I’ve tended to write whatever stories come to mind, not worrying too much about writing ‘to order’, and I’m enjoying the feeling of building up my personal stockpile. I’ve actually enjoyed this process so much that I don’t really want to bring it to an end (or even to a temporary halt), but I do plan to do that during April in order to focus again on my longer pieces. I wish I’d tried to write short stories years ago! It goes against my instincts to edit or change a finished piece, one that I’m happy with, to suit a particular competition or fit with particular submission criteria, so I hope I’ll be able to find a place to let all these more or less miscellaneous tales out into the open sometime in the future, just as they are. Even if they never get lifted out of their storage drawer, their value lies in the fact that writing them stretched my brain and got me to think, and that’s fantastic.

Image: colourbox.com

Image: colourbox.com

A lot of competitions and calls for submissions are quarterly, which means that March 31st is a deadline I’m seeing all over the place. This is why I feel April is a good time to get back into the novels I’ve neglected for the past while – I can spend a few weeks, perhaps a month, immersed in the longer forms before focusing on shorter works once again.
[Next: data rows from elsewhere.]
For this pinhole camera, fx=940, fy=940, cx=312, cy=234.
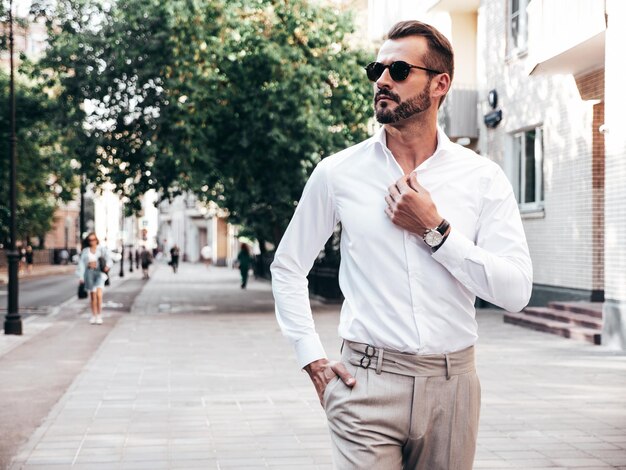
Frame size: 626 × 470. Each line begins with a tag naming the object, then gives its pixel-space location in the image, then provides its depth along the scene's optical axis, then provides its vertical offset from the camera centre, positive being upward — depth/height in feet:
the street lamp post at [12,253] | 52.16 -1.15
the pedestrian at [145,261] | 144.97 -4.36
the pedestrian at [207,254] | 199.25 -4.55
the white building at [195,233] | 239.50 -0.10
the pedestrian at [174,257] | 173.74 -4.55
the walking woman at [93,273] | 58.85 -2.58
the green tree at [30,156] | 69.21 +7.42
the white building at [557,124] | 43.37 +6.90
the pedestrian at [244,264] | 110.32 -3.68
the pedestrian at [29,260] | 181.27 -5.31
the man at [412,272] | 8.80 -0.38
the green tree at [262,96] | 63.62 +9.47
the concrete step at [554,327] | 44.70 -4.96
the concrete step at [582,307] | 48.75 -4.06
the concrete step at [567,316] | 47.06 -4.52
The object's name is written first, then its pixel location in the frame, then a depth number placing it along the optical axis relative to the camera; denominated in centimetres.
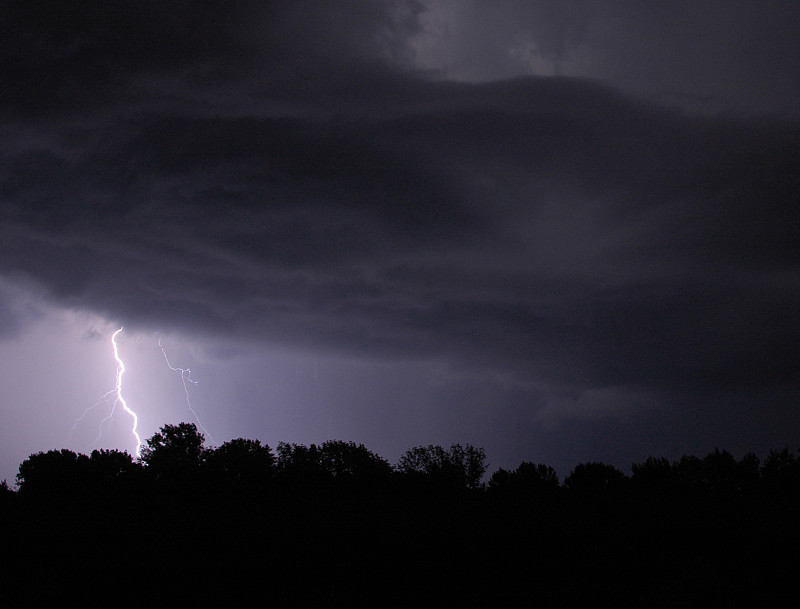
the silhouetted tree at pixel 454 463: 10901
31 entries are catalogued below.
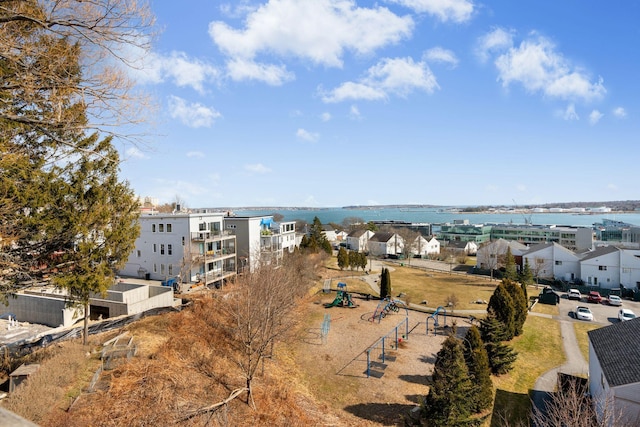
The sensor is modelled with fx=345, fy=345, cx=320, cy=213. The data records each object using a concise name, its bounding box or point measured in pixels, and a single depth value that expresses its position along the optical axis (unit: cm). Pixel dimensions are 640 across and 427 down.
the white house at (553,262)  4847
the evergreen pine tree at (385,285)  3662
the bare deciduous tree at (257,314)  1461
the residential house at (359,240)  8050
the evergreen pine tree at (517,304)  2619
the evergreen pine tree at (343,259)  5247
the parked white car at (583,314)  3111
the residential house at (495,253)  5204
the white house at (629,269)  4341
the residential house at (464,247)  7979
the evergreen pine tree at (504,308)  2428
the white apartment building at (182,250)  3775
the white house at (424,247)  7538
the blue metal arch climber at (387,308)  2964
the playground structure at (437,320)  2737
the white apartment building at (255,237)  4397
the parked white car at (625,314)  3086
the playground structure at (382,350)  1940
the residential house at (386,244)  7506
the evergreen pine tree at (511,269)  4525
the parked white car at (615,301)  3712
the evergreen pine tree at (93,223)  1459
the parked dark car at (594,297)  3816
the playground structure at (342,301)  3350
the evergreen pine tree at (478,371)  1571
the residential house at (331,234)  10831
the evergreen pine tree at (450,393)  1248
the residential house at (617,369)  1239
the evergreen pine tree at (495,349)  1995
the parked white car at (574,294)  3966
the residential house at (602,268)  4478
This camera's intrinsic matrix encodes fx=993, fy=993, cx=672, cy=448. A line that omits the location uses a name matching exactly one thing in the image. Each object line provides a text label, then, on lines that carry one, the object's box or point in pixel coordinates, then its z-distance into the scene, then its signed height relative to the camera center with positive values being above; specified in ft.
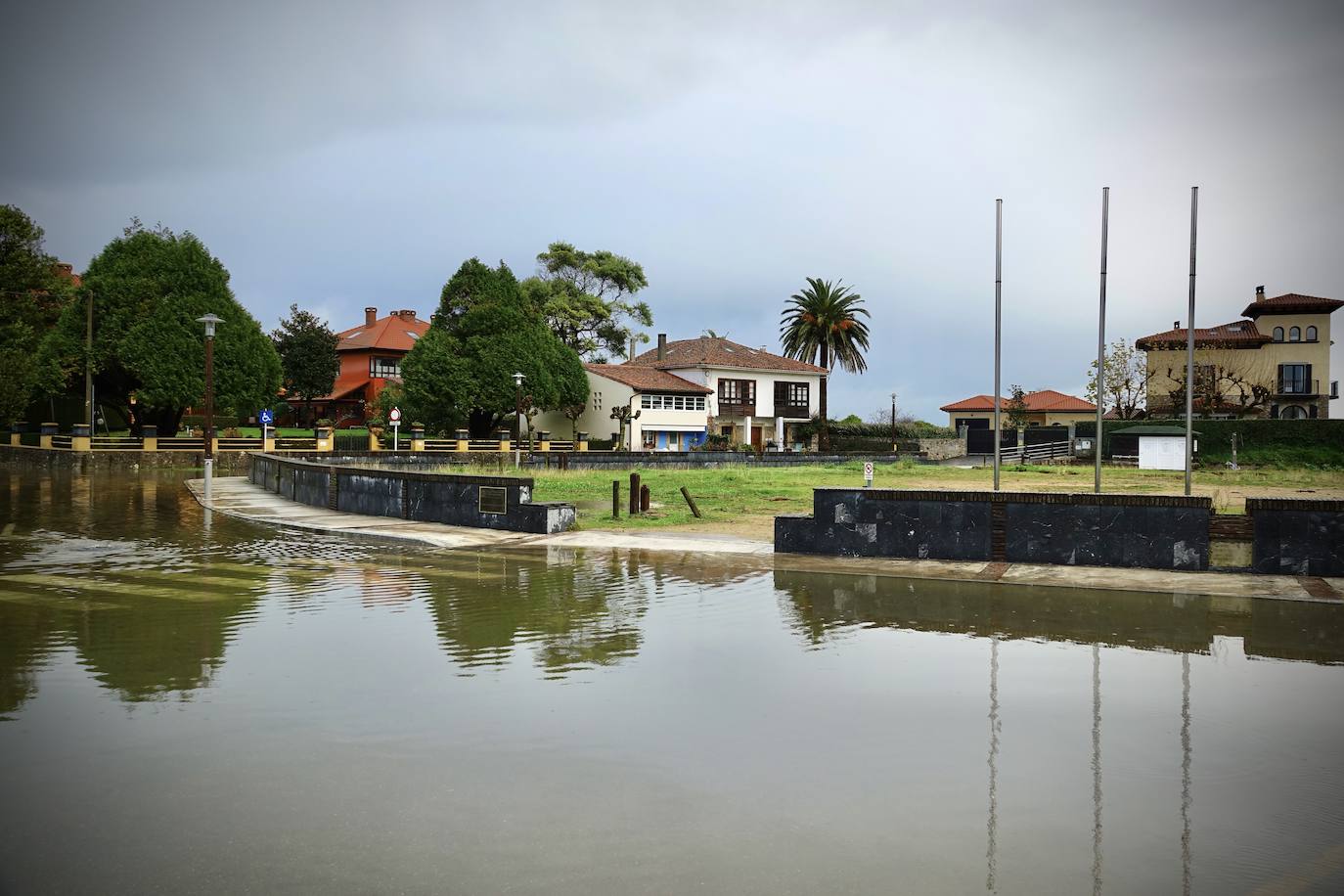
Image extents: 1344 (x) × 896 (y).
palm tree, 277.64 +32.35
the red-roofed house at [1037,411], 307.17 +11.62
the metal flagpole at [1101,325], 58.75 +7.31
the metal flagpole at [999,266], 61.31 +11.19
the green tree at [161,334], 161.27 +16.85
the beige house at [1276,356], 213.46 +20.40
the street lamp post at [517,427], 145.34 +2.44
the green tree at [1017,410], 270.05 +10.17
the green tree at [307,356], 248.93 +20.64
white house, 231.09 +11.63
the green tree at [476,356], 189.37 +16.07
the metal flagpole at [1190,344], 51.96 +5.55
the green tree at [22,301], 154.30 +25.24
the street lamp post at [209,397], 91.61 +3.93
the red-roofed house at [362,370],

I can’t believe how much I’ve enjoyed my experiments with short fiction, though, and it’s quite possible my brain will drag me back to the short story form a little bit ahead of schedule. Of course, I can keep my eye on the various calls for submissions that regularly pop up even while I’m not focusing on the shorter forms, and if a story I’ve written is suitable I can happily send it on its merry way. It’s great to get the best of both worlds.

I’m lucky to have a husband who does his best to help my writing endeavours whatever way he can; this includes making me a nifty Excel spreadsheet to keep track of all the stories, submissions and competitions I’ve entered, as well as those I want to enter. I also keep a separate folder in my documents file for each magazine or competition to which I submit work, so there’s no confusion over what I’ve submitted, and when I submitted it. As well as that, a lot of places use software called Submittable, which is a great way of tracking your submissions and finding out at a glance what stage your submissions are at. Technology can help not only in finding out where the opportunities are, but also keeping track of what pieces have gone where. It wouldn’t do to submit the same story twice to two different places, of course. You want to give yourself the best chance, so it’d be a shame to disqualify yourself over a silly mistake.

The most important thing, of course, is to enjoy what you’re writing and not stress overmuch about competitions and submissions. But when you’re ready to submit, there’s no shortage of opportunity. When and if you do, good luck!